Finance: Research, Policy and Anecdotes

Finance and poverty reduction in India

After many years, Meghana, Mohammad and I finally managed to find a home for our paper Finance, Law and Poverty: Evidence from India, now forthcoming in the Journal of Corporate Finance.  The paper relates to a longer-standing debate on the role of financial development and – even more important for the policy debate – the relative importance of expanding access to financial services versus increasing the efficiency of the financial system.  These are two important though not necessarily correlated dimensions of financial sector deepening.  We use state-level variation in India over the period 1983 to 2005 in rural and urban poverty rates, branch penetration and Credit to SDP to explore these questions.

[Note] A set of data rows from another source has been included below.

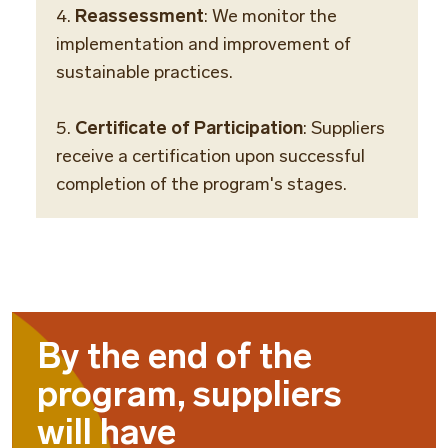
4.
Reassessment
: We monitor the
implementation and improvement of
sustainable practices.
5.
Certificate of Participation
: Suppliers
receive a certification upon successful
completion of the program's stages.
By the end of the
program, suppliers
will have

While we do not have perfect gauges for the outreach and the deepening of the financial system, we use branch penetration as a proxy for outreach effort of the banking system (before the arrival of digital and mobile finance) and Credit to SDP as proxy for financial deepening. Our findings suggest that over the period 1983 to 2005 it is Credit to SDP rather than branch penetration that is associated with lower rural but not urban poverty. Branch penetration, on the other hand, does not enter significantly, though it enters significantly and negatively in a regression of rural poverty, when extending the sample period to 1965 to 2003, consistent with the seminal paper by Burgess and Pande.  As interesting as establishing this result (in line with the findings in the paper by Asli, Ross and me) is to explore the channels.  We cannot find any evidence that financial sector deepening reduced poverty by increasing schooling, but find some evidence for more entrepreneurship in the rural areas.  Where we find the most robust evidence is in interstate migration into urban areas and the tertiary sector going hand in hand with financial sector deepening in the target states.  This is in line with most of the additional credit going into the tertiary rather than the primary and secondary sectors. In summary, the story of financial sector deepening contribution to the long-term reduction in rural poverty in India is one of indirect effects going through labour markets rather than through increasing financial sector outreach. This, again, is consistent with some of my earlier work, with Ross and Alex, on the U.S., but also with evidence on Thailand, by Xavi Gine and Robert Townsend.